De quoi souffrait-il ?

Entre-temps, The Elephant Man aura été examiné par de nombreux médecins, dont le chirurgien Frederick Treves, qui fera son autopsie pour chercher à connaître les causes des difformités dont il souffrait.

La première explication de l’apparence changeante de Joseph Merrick est celle qui, aujourd’hui, semble presque médiévale dans son raisonnement : ce serait parce que sa mère aurait été frappée par un éléphant alors qu’elle était enceinte.

Le jeune Merrick croyait lui-même à cette idée, probablement parce que sa mère (poussée par un éléphant lors d’un cortège d’animaux de cirque) y croyait également. Le concept « d’impression maternelle », selon lequel des expériences physiques ou mentales traumatisantes pendant la grossesse pourraient affecter un foetus en croissance, était déjà populaire à l’époque. Une femme blessée par un éléphant donnant naissance à un enfant victime de malformations en forme de tronc avec une peau grise aurait donc eu du sens dans cette vision du monde.

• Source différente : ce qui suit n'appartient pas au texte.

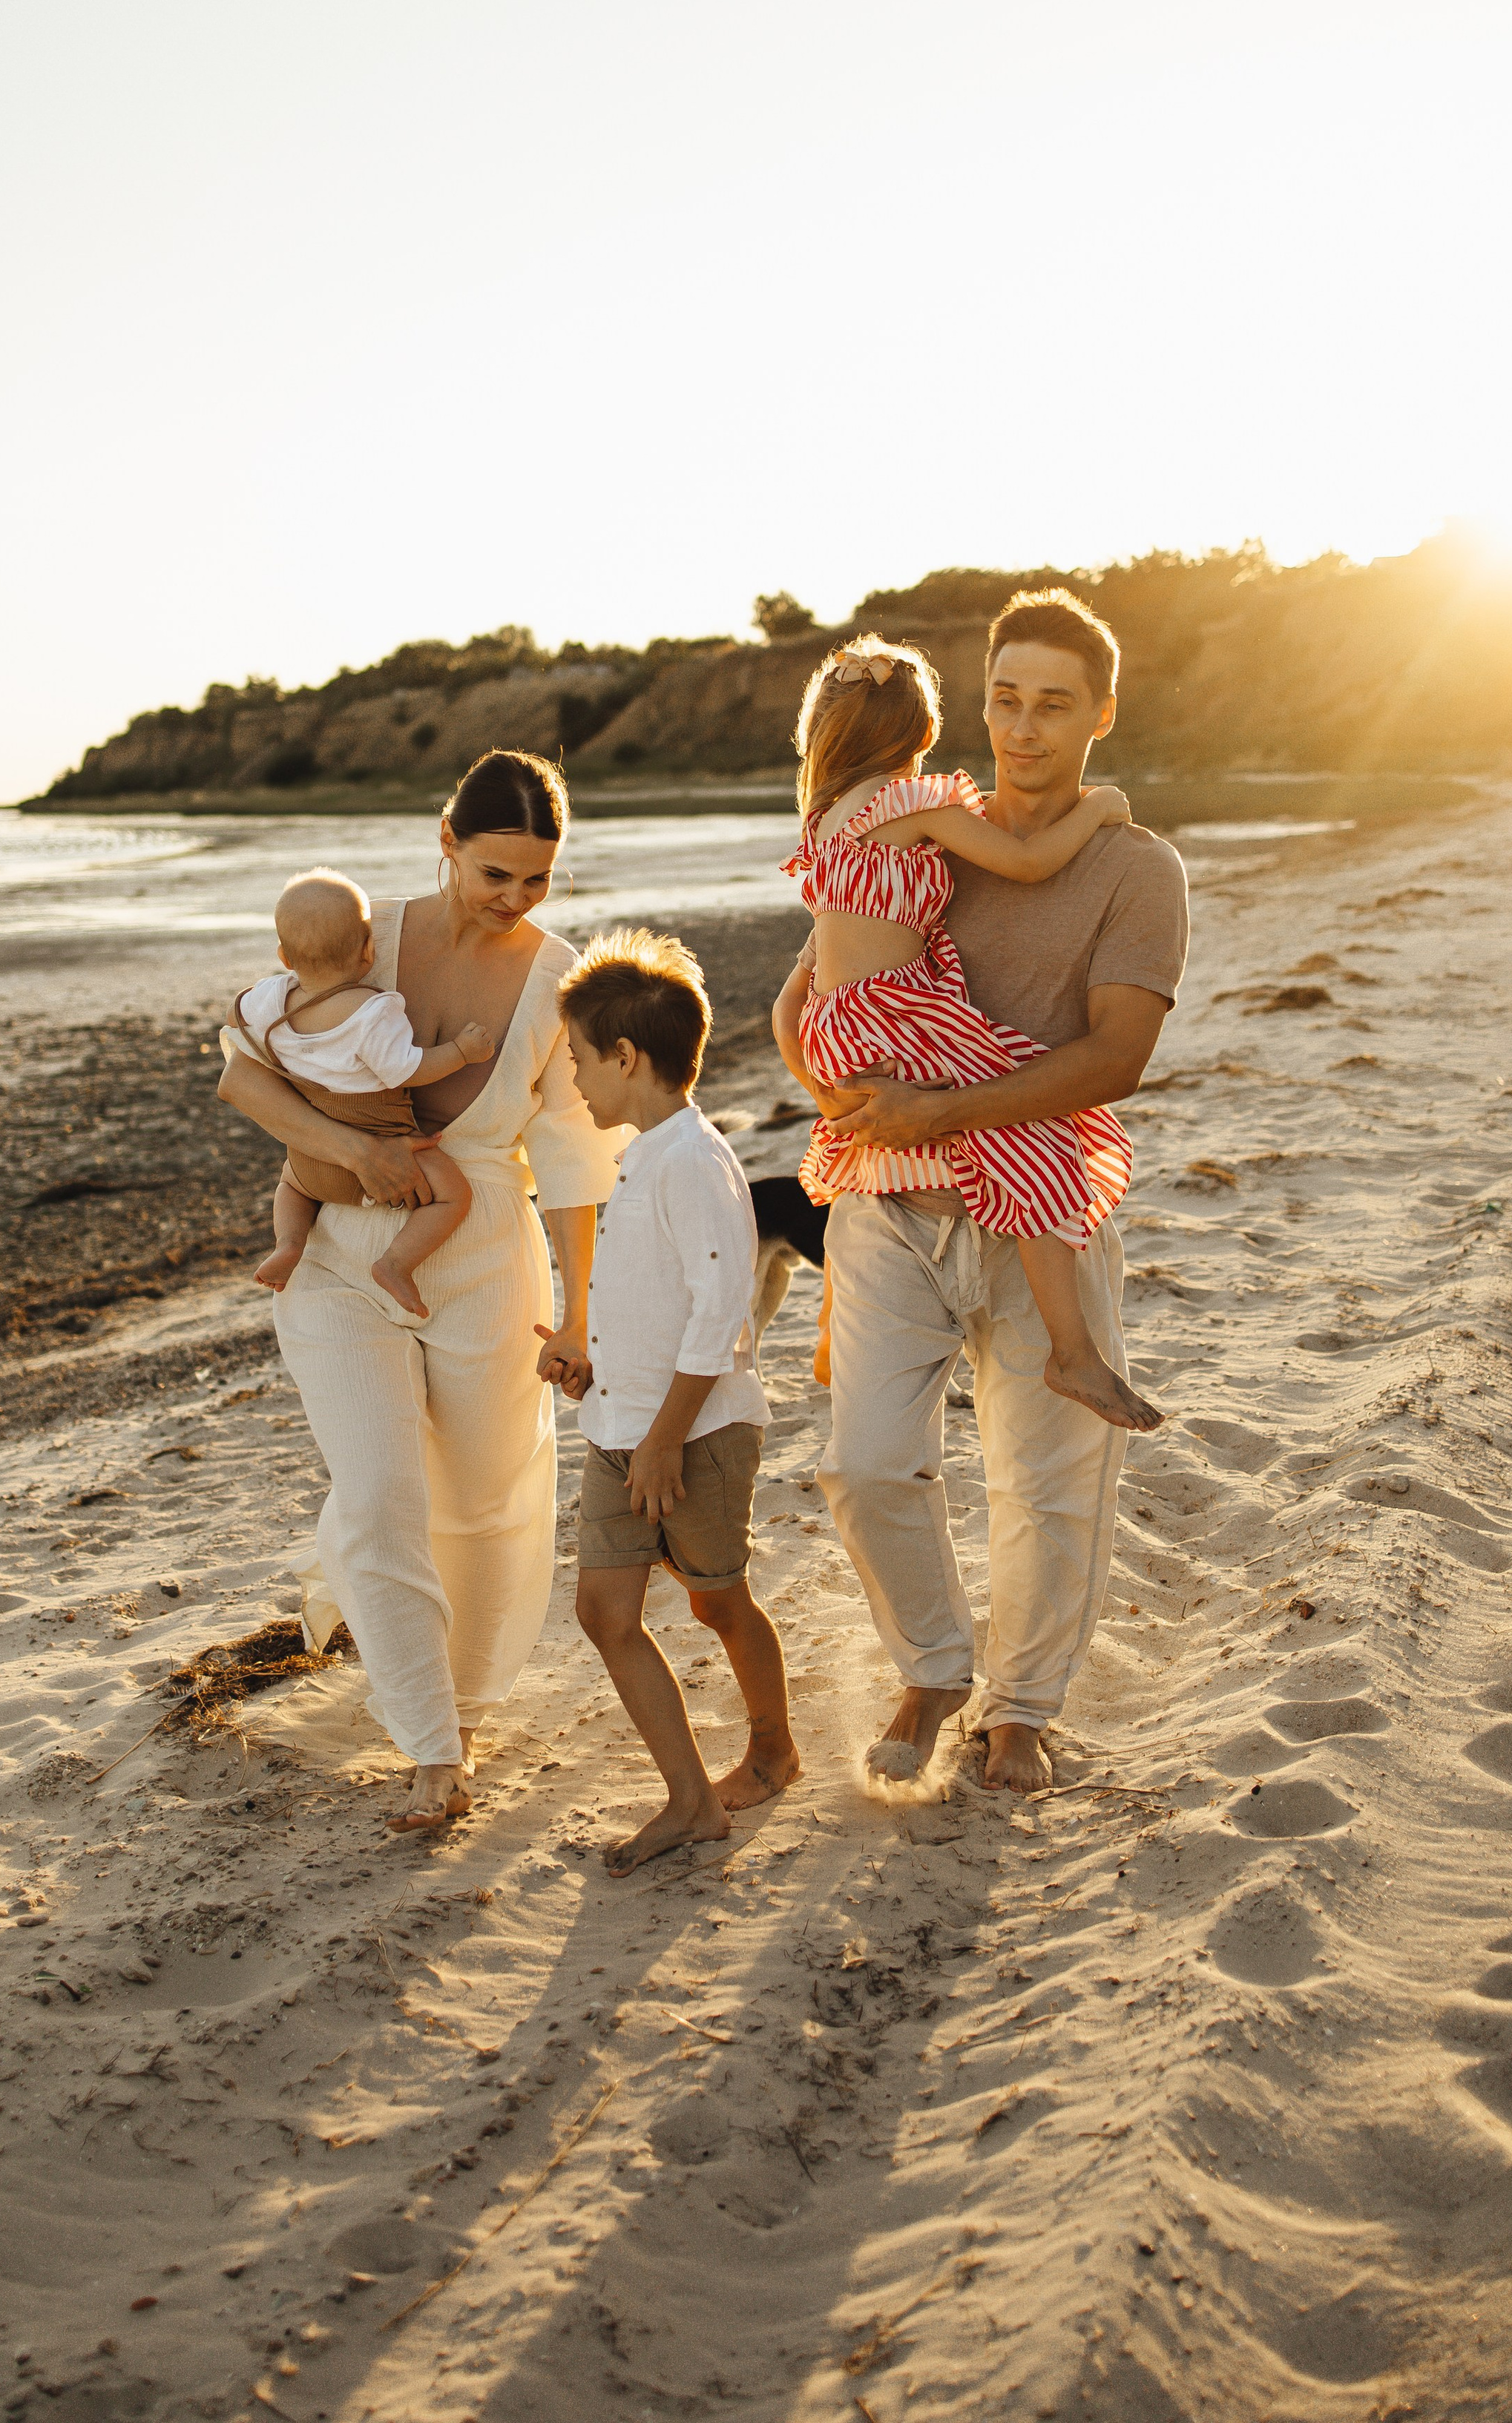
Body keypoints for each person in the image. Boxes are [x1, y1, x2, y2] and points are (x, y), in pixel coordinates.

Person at [773, 591, 1188, 1796]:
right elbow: (813, 996)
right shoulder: (922, 827)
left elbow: (1116, 1059)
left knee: (1048, 1487)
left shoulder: (1134, 870)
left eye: (1054, 705)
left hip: (1038, 1209)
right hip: (887, 1207)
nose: (1022, 727)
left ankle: (1020, 1714)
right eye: (1005, 697)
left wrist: (937, 1111)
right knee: (864, 1464)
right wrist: (835, 1088)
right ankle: (934, 1666)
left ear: (1101, 714)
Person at [217, 750, 624, 1833]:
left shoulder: (560, 975)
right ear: (446, 842)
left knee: (487, 1495)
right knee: (383, 1495)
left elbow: (576, 1162)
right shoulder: (360, 935)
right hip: (340, 1256)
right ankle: (432, 1746)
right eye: (496, 873)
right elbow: (240, 1064)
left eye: (538, 879)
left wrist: (580, 1314)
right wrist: (351, 1154)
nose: (516, 899)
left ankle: (470, 1691)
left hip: (486, 1248)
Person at [783, 631, 1159, 1433]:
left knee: (972, 1136)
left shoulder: (823, 820)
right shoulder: (911, 805)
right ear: (924, 735)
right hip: (896, 1012)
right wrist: (1098, 807)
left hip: (837, 1023)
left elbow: (804, 982)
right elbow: (1026, 861)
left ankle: (852, 1319)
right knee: (1035, 1127)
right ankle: (1072, 1350)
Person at [556, 928, 798, 1876]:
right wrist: (588, 1365)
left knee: (718, 1603)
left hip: (693, 1438)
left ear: (627, 1058)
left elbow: (719, 1316)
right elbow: (652, 1305)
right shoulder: (647, 1153)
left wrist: (661, 1442)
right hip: (621, 1428)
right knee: (603, 1612)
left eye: (580, 1059)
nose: (573, 1080)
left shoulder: (694, 1161)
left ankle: (774, 1747)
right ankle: (691, 1801)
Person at [236, 866, 493, 1316]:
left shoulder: (271, 1002)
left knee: (289, 1186)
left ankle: (289, 1244)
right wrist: (460, 1052)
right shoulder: (373, 1011)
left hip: (311, 1161)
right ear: (369, 949)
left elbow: (240, 1013)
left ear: (284, 955)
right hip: (386, 1143)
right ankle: (396, 1264)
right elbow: (406, 1069)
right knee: (455, 1194)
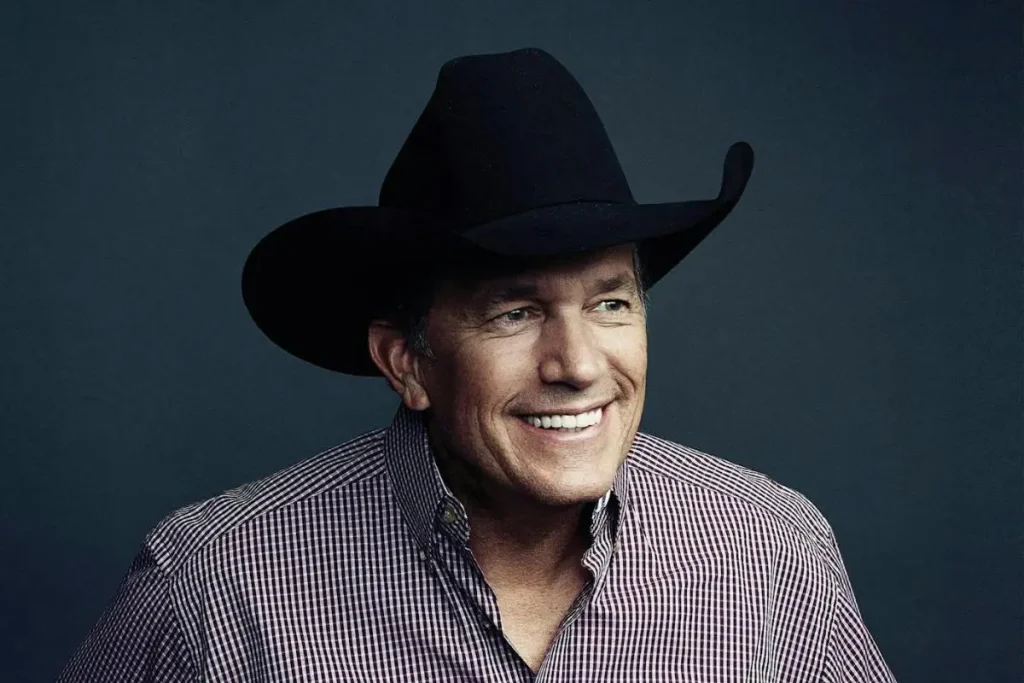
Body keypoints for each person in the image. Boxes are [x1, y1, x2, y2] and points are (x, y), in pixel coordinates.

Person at [57, 47, 897, 682]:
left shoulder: (773, 553)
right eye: (516, 312)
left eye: (610, 302)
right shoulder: (212, 585)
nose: (575, 364)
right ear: (406, 362)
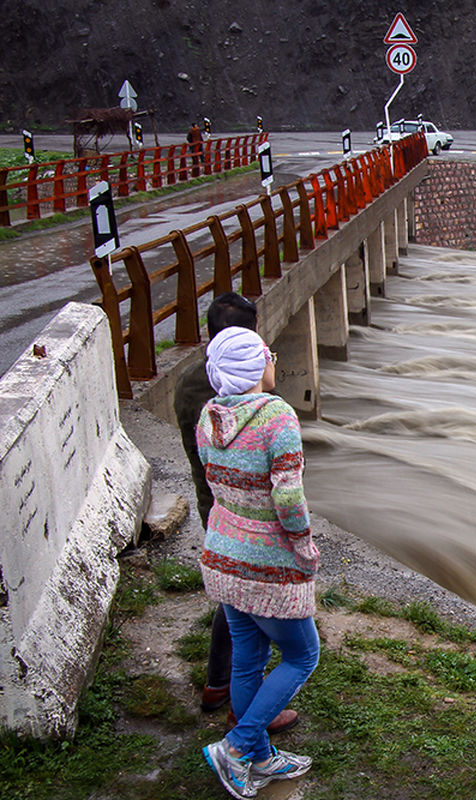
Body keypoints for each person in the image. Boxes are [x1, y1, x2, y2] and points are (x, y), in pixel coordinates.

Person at [199, 326, 320, 799]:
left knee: (248, 660)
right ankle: (239, 746)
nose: (274, 359)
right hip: (267, 563)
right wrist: (304, 546)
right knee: (302, 655)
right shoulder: (277, 417)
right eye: (269, 353)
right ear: (257, 367)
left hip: (223, 556)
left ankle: (263, 757)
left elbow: (220, 488)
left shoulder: (208, 416)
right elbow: (288, 497)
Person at [175, 292, 298, 736]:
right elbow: (276, 471)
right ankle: (244, 713)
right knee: (257, 616)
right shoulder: (249, 399)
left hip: (215, 506)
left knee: (232, 601)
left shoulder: (190, 384)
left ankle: (216, 686)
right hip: (249, 512)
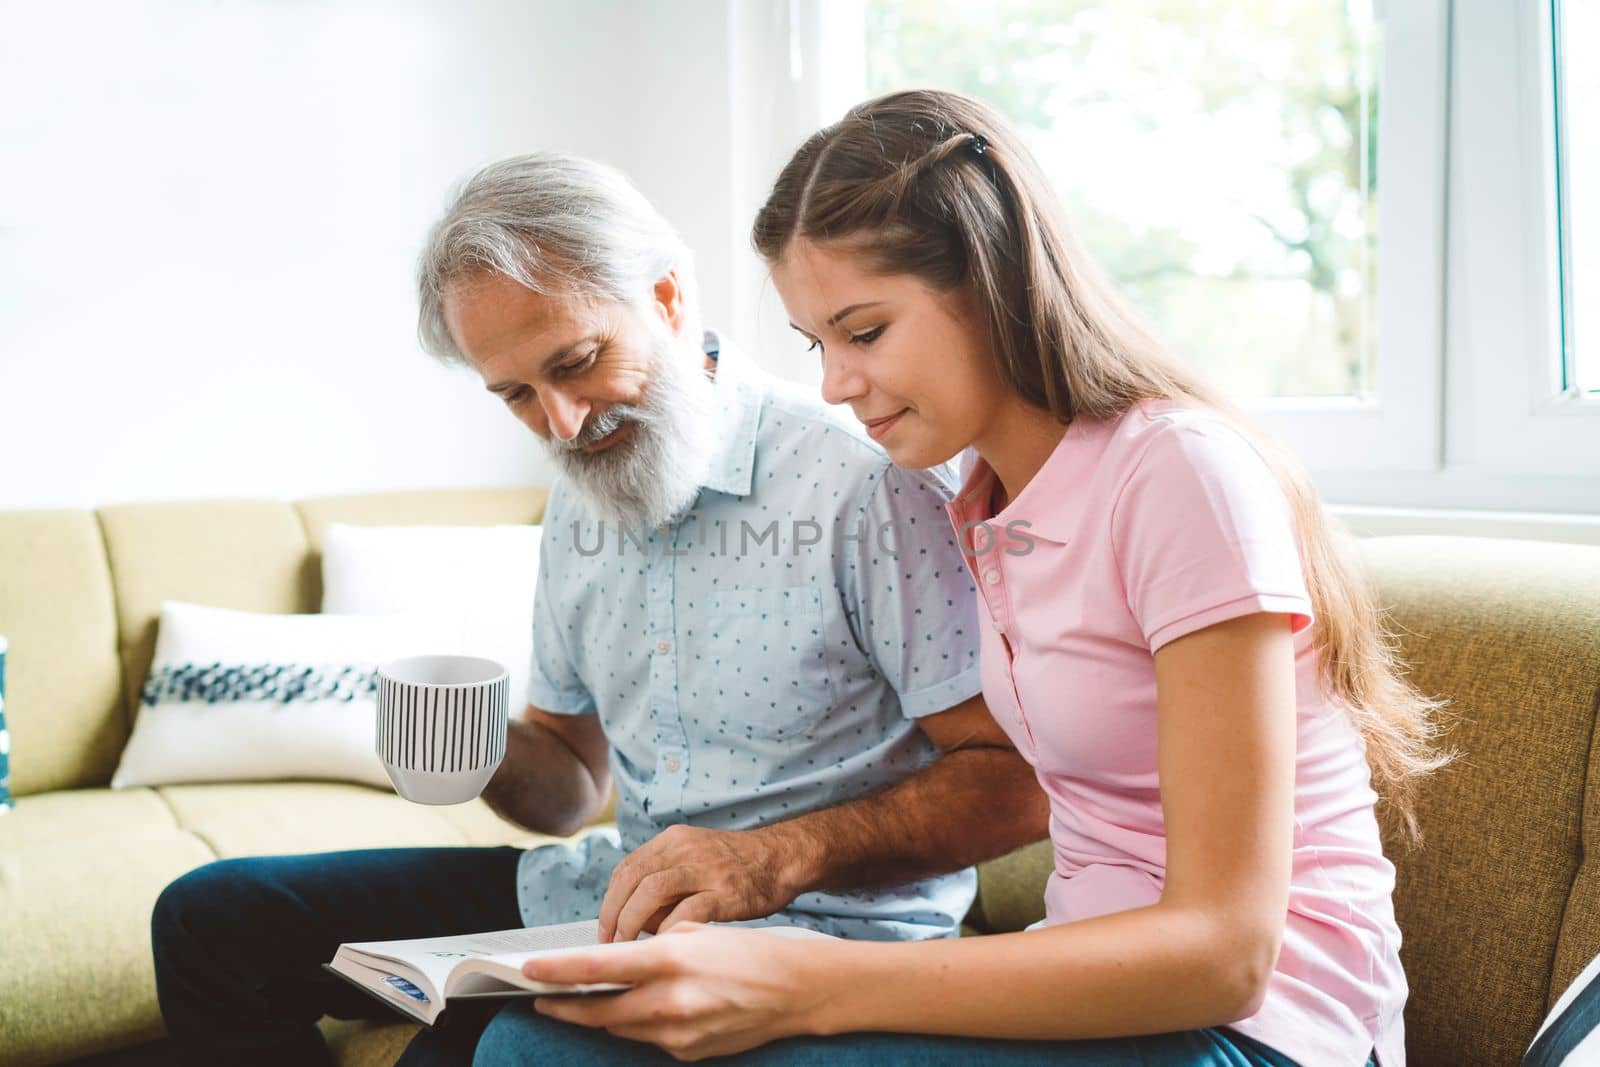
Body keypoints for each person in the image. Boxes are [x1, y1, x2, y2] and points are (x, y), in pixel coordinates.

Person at [476, 91, 1448, 1066]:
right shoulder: (983, 501)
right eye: (818, 343)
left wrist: (805, 985)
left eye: (864, 331)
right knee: (539, 1038)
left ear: (990, 283)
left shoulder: (1178, 472)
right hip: (1091, 999)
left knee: (544, 1053)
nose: (833, 383)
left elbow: (1224, 953)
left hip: (1254, 1031)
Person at [146, 151, 1048, 1067]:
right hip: (615, 898)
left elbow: (1016, 777)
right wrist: (474, 745)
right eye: (516, 396)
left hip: (819, 935)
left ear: (665, 298)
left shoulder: (862, 480)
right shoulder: (584, 497)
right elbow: (573, 781)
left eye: (578, 363)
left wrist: (771, 857)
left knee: (471, 1055)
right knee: (210, 919)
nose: (564, 422)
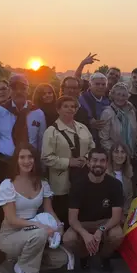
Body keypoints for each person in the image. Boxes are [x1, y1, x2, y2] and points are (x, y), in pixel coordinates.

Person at [0, 74, 46, 247]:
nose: (19, 91)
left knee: (28, 195)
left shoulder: (37, 113)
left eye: (22, 88)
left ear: (28, 89)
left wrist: (41, 166)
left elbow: (41, 140)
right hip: (6, 162)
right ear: (10, 90)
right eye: (15, 88)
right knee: (2, 199)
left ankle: (29, 230)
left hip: (29, 163)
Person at [0, 143, 68, 273]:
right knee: (40, 234)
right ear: (16, 160)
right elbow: (11, 220)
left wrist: (59, 225)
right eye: (22, 157)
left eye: (30, 157)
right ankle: (23, 267)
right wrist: (38, 225)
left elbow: (49, 210)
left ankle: (27, 258)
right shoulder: (7, 185)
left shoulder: (43, 183)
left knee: (62, 259)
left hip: (35, 232)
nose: (27, 161)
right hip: (11, 234)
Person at [62, 148, 125, 273]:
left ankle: (104, 257)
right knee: (68, 239)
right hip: (83, 223)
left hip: (105, 222)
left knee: (117, 235)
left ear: (107, 163)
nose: (98, 164)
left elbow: (116, 217)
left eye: (102, 161)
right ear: (88, 163)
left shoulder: (115, 184)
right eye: (94, 160)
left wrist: (101, 230)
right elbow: (72, 219)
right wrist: (85, 234)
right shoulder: (77, 184)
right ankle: (85, 256)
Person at [41, 96, 95, 230]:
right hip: (62, 182)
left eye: (73, 106)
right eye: (66, 106)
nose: (70, 109)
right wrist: (69, 162)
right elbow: (46, 157)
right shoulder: (51, 132)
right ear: (58, 109)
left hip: (82, 178)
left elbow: (92, 147)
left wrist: (86, 158)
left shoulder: (83, 128)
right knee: (63, 214)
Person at [99, 83, 137, 159]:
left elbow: (136, 133)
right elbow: (104, 140)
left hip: (132, 155)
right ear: (113, 95)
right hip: (115, 157)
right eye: (118, 94)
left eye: (124, 95)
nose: (121, 98)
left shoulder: (131, 111)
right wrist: (118, 153)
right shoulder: (107, 113)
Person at [78, 72, 110, 143]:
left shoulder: (108, 100)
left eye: (103, 84)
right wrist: (88, 122)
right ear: (90, 85)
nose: (100, 87)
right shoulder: (82, 100)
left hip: (104, 139)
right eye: (97, 84)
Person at [107, 143, 134, 221]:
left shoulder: (129, 173)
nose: (120, 155)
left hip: (125, 214)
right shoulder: (105, 173)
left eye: (122, 152)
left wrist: (125, 214)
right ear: (111, 155)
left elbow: (129, 198)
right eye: (116, 152)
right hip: (108, 215)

De nos jours, nous savons qu’un traumatisme maternel pendant la grossesse peut effectivement produire des changements chez le bébé en développement, mais pas à ce point.

Par la suite, la cause communément admise fut que Joseph Merrick souffrait de neurofibromatose de type I, une maladie neurologique affectant les tissus et les os. Des recherches génétiques faites à partir de ses ossements ont ensuite établi qu’il souffrait probablement du syndrome de Protée, une maladie génétique affectant la croissance des tissus. Cependant, et cela peut sembler étrange compte tenu de la quantité de détails que nous avons sur sa vie, mais ses causes interrogent toujours certains cliniciens.

Par ailleurs, malgré toutes ces excroissances, The Elephant Man était en assez bonne santé. Son bras et sa main gauche étaient normaux. Il était également physiquement fort et mentalement vif.

Quand et comment Joseph Merrick est-il mort ?

L’état de Merrick s’est progressivement détérioré au cours de ses quatre années à l’hôpital de Londres. Il décède le 11 avril 1890 à l’âge de 27 ans des suites d’une suffocation accidentelle probablement causée par la pression due à ses difformités.

D’après l’autopsie, Merrick serait en effet mort avec un cou disloqué, qui avait très probablement sectionné les artères de ses vertèbres. Selon son médecin, le jeune homme a probablement essayé de dormir allongé, ce que son énorme tête avait toujours rendu impossible. Pour dormir, il devait en effet rester assis dans son lit, le dos soutenu par des oreillers, ses genoux relevés et ses bras enserrés autour de ses jambes, tandis que sa tête reposait sur la pointe de ses genoux pliés.

« Il m’a souvent dit qu’il aimerait pouvoir s’allonger pour dormir comme tout le monde« , écrira son médecin. « Je pense que cette nuit-là, il a dû, avec une certaine détermination, avoir fait l’expérience. Une fois posée sur son oreiller, sa tête a dû tomber en arrière et provoquer une luxation du cou« .

Ainsi, il semblerait que le désir qui avait dominé sa vie (celui, sans espoir, d’être « comme les autres« ) ait finalement eu raison du jeune homme.